• _Work to complete_
1. Answer these questions about the excerpt on the FBI's encrypted-phone count, one answer per line:
(a) On how many separate databases were the repeatedly counted phones listed?
(b) What number of encrypted devices did the recalculation produce?
(c) What name have law enforcement and intelligence community officials given to the use of strong smartphone encryption?
2. Please reproduce a passage from the excerpt on the FBI's encrypted-phone count word for word. Begin at the words "While an accurate" and stop after "the report said.".

• _Excerpt provided_
>>>
While an accurate tally has yet to be determined, the bureau likely encountered between 1,000 and 2,000 encrypted devices linked to criminal activity in 2017, The Washington Post reports.

In a statement issued on Tuesday, the FBI said an error in internal accounting methods led to repeated counting of phones listed on three separate databases. The issue, discovered about a month ago, resulted in repeated counting of encrypted devices tied to criminal investigations, the report said.

"The FBI's initial assessment is that programming errors resulted in significant over-counting of mobile devices reported,'' the FBI said in a statement.

A recalculation following the discovery put the correct number of encrypted devices at 1,200, but that figure is expected to change as the bureau undertakes a new internal audit.

Dubbed "Going Dark" by law enforcement and intelligence community officials, the implementation of strong smartphone encryption has become a particularly odious hindrance to law enforcement duties. The situation leaves agencies like the FBI with legal standing to unlock and access data within a phone, but without the technical capabilities to do so.
<<<
• _Information supplied_
>>>
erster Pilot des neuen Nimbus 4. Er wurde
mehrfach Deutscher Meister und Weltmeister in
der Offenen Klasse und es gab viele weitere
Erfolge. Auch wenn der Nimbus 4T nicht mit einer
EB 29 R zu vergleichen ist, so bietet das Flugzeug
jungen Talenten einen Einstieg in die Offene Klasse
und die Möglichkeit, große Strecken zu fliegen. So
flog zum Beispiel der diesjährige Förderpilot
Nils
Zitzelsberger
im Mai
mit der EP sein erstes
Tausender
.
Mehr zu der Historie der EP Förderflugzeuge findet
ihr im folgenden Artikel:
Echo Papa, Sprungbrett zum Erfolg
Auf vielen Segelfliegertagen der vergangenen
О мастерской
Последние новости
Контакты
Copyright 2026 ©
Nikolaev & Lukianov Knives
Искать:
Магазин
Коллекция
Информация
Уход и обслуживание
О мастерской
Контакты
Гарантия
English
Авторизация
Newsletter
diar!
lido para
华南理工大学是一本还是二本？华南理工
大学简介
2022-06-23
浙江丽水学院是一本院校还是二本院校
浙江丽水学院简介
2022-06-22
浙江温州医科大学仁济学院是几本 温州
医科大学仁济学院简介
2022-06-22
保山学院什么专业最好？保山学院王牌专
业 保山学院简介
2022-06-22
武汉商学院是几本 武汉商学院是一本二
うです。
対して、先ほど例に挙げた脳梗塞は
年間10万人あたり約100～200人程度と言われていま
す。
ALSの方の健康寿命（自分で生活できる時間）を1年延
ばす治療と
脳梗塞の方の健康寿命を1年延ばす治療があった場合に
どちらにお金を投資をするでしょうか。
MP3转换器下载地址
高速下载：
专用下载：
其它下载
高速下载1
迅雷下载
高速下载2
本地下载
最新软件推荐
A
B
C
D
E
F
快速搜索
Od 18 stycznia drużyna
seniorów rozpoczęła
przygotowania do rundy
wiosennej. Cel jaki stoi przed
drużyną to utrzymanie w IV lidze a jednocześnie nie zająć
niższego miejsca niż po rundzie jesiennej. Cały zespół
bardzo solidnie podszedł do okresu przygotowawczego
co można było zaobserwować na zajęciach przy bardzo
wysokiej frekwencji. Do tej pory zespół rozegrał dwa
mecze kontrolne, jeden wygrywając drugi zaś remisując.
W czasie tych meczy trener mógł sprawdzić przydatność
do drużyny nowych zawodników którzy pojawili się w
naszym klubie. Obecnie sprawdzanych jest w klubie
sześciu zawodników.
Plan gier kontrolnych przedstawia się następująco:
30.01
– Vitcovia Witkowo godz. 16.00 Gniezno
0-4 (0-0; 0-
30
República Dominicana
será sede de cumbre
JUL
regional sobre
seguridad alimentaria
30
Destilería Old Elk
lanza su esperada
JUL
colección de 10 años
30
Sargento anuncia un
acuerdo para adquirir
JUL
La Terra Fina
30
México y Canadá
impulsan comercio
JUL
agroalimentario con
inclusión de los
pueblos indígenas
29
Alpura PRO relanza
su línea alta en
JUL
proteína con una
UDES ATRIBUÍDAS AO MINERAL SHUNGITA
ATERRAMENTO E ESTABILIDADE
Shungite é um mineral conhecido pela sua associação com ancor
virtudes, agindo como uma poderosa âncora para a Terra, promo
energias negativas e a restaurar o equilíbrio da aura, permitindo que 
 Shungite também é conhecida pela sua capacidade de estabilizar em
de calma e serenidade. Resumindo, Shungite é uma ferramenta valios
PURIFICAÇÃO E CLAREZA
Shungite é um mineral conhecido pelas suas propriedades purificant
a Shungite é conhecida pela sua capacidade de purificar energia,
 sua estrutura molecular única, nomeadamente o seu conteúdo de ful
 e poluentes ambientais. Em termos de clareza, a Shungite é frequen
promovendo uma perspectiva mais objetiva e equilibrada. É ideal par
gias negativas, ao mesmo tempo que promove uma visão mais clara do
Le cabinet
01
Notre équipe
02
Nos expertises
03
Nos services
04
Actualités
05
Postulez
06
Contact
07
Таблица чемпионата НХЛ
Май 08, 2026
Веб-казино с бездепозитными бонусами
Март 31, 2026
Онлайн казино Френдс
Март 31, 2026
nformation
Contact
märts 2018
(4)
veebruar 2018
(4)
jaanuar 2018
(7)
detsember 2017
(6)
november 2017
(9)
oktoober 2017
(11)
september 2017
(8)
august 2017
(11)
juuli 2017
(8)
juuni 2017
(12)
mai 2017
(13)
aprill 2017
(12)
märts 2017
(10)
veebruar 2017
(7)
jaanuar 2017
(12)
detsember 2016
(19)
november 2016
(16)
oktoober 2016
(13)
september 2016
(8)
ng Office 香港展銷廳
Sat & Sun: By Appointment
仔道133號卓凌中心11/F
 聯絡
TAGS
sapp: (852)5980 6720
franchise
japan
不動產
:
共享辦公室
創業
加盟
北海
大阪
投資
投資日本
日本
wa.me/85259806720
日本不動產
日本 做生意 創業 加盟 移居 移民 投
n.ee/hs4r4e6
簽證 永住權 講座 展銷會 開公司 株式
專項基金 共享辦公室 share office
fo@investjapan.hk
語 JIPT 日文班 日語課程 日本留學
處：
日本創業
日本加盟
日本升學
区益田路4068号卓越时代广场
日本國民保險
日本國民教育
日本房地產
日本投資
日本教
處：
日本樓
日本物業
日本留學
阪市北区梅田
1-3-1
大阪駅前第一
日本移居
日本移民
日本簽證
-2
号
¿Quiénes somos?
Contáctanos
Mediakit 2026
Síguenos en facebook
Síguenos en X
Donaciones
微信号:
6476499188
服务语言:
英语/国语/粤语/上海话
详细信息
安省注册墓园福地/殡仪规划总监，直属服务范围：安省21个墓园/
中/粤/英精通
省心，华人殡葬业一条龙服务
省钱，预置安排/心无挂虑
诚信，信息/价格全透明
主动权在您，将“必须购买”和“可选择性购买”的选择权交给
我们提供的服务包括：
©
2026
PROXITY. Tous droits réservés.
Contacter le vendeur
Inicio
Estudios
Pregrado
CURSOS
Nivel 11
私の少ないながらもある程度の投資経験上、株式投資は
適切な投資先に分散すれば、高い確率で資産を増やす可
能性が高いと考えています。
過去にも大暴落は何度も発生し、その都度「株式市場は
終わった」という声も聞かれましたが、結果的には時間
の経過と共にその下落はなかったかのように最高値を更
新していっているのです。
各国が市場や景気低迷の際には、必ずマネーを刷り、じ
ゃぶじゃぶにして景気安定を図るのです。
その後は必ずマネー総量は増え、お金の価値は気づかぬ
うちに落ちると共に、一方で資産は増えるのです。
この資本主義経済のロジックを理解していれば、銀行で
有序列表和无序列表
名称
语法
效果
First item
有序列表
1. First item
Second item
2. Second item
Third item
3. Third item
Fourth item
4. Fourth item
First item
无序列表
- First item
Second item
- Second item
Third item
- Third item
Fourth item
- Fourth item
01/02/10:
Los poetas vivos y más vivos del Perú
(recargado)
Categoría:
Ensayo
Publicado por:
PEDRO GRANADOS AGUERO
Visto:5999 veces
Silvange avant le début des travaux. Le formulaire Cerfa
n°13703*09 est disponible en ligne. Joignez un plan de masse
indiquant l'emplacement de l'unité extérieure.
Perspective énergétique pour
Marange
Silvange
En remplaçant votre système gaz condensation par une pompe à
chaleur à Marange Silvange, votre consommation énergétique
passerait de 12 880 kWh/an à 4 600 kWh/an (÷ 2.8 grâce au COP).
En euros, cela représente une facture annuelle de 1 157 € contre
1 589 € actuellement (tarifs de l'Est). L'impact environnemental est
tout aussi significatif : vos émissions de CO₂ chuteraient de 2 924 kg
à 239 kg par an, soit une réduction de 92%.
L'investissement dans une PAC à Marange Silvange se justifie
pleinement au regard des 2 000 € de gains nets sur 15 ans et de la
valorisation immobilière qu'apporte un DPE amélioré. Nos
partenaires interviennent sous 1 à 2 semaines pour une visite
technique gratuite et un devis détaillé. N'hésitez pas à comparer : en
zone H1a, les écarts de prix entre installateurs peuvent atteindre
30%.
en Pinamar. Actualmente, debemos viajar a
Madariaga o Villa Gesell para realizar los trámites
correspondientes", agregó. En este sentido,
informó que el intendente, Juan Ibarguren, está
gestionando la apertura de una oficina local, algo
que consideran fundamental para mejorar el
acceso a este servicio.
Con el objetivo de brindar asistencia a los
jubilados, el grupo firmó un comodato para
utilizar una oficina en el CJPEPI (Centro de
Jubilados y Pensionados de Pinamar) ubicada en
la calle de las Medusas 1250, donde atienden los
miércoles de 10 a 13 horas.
<<<
• _Answers by item number_
1.
(a) Three
(b) 1,200
(c) "Going Dark"

2.
While an accurate tally has yet to be determined, the bureau likely encountered between 1,000 and 2,000 encrypted devices linked to criminal activity in 2017, The Washington Post reports.

In a statement issued on Tuesday, the FBI said an error in internal accounting methods led to repeated counting of phones listed on three separate databases. The issue, discovered about a month ago, resulted in repeated counting of encrypted devices tied to criminal investigations, the report said.